Totally agreed, as I hate it too when views are thrown around with no prior knowledgde or proof. Every one loves their country of origin, or like I should rather say.

No use painting a bad picture for every one else, as most of us have families back home, whom we love and no use pretending when we are their just to get back to your new country of residence to spoil your memory of what is your beautiful country. Tolerance and respect goes along way, we should all try that some time. 

An the name calling, lets leave that for the play ground!


----------



## Stravinsky (Aug 12, 2007)

Ive been on SA forums for years and discussions often do get a bit heated, mainly because of the differing points of views about quite important issues.
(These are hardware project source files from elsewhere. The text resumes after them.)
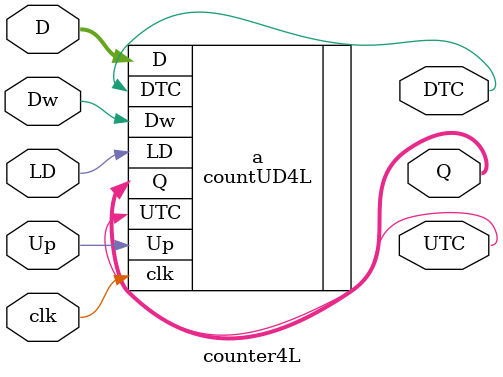
<source format=v>
`timescale 1ns / 1ps


module counter4L(
    input Up,
    input Dw,
    input clk,
    input LD,
    input [3:0] D,
    output [3:0] Q,
    output UTC,
    output DTC
    );
    countUD4L a(.Up(Up),.Dw(Dw),.clk(clk),.LD(LD),.D(D),.Q(Q),.UTC(UTC),.DTC(DTC));
      
      
      
       
endmodule

</source>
People just need to remember that getting aggressive on a forum really doesn't get you anywhere .... best just to debate in a friendly fashion


----------



## Halo (May 8, 2008)

Sure, but moderators need to understand the background before getting their knickers in a knot over something they don't understand.


----------



## Halo (May 8, 2008)

jojo said:


> Well without getting into a debate - which I wont. If city x has a population of 100,000,000 people and city y has a population of only 10.........!!! Or if city x reported all their muggings and city y didnt cos they were all too shy...... You see there is always an argument to be had, so theres no point! And this forum isnt political, its for information and advise about relocating!
> Jo xxx


Lets not be silly now


----------



## dizzyizzy (Mar 30, 2008)

Halo said:


> Sure, but moderators need to understand the background before getting their knickers in a knot over something they don't understand.
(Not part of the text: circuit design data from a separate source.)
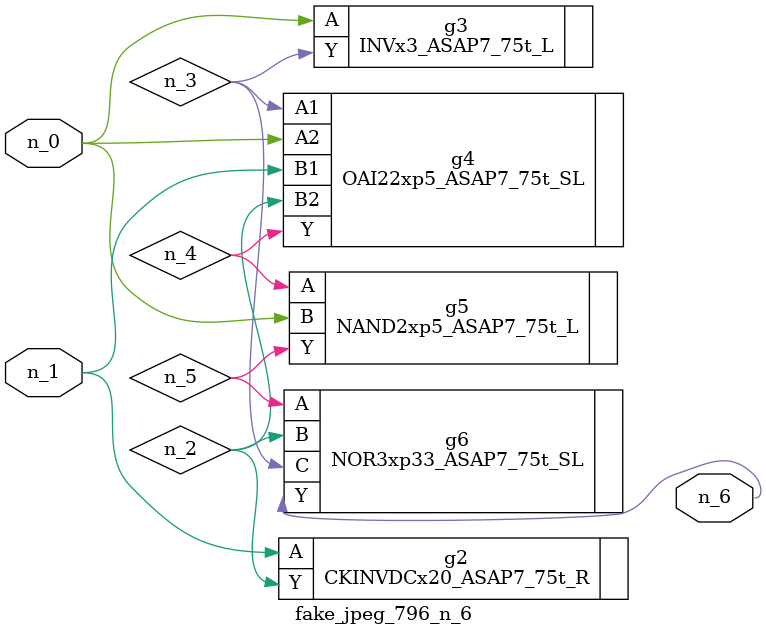
<source format=v>
module fake_jpeg_796_n_6 (n_0, n_1, n_6);

input n_0;
input n_1;

output n_6;

wire n_2;
wire n_3;
wire n_4;
wire n_5;

CKINVDCx20_ASAP7_75t_R g2 ( 
.A(n_1),
.Y(n_2)
);

INVx3_ASAP7_75t_L g3 ( 
.A(n_0),
.Y(n_3)
);

OAI22xp5_ASAP7_75t_SL g4 ( 
.A1(n_3),
.A2(n_0),
.B1(n_1),
.B2(n_2),
.Y(n_4)
);

NAND2xp5_ASAP7_75t_L g5 ( 
.A(n_4),
.B(n_0),
.Y(n_5)
);

NOR3xp33_ASAP7_75t_SL g6 ( 
.A(n_5),
.B(n_2),
.C(n_3),
.Y(n_6)
);


endmodule
</source>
I don't see how that has anything to do with insults and name calling? One doesn't need to have lived in South Africa to "moderate" that - what forum users are allowed and not allowed to do is in the forum rules, simple as that. 

Anyways, now you have your own SA mod so no excuses to behave now


----------



## xabiaxica (Jun 23, 2009)

dizzyizzy said:


> I don't see how that has anything to do with insults and name calling? One doesn't need to have lived in South Africa to "moderate" that - what forum users are allowed and not allowed to do is in the forum rules, simple as that.
> 
> Anyways, now you have your own SA mod so no excuses to behave now


hear hear:clap2:


----------



## mman (Nov 15, 2009)

Halo said:


> And stick to the facts


Haha Halo, i just needed to read that line and without even seeing who posted it i knew it was you


----------



## Halo (May 8, 2008)

dizzyizzy said:


> I don't see how that has anything to do with insults and name calling? One doesn't need to have lived in South Africa to "moderate" that - what forum users are allowed and not allowed to do is in the forum rules, simple as that.
> 
> Anyways, now you have your own SA mod so no excuses to behave now


Still would love to see where I was part of that.


----------



## Stravinsky (Aug 12, 2007)

Halo said:


> Sure, but moderators need to understand the background before getting their knickers in a knot over something they don't understand.


I understand the background. I've been reading posts and moderating a SA forum for many many years. Ive heard the stories and I've seen the disbelievers and the rose tinted glasses brigade

But that doesnt mean you have to get arsey with people when you are having a discussion


----------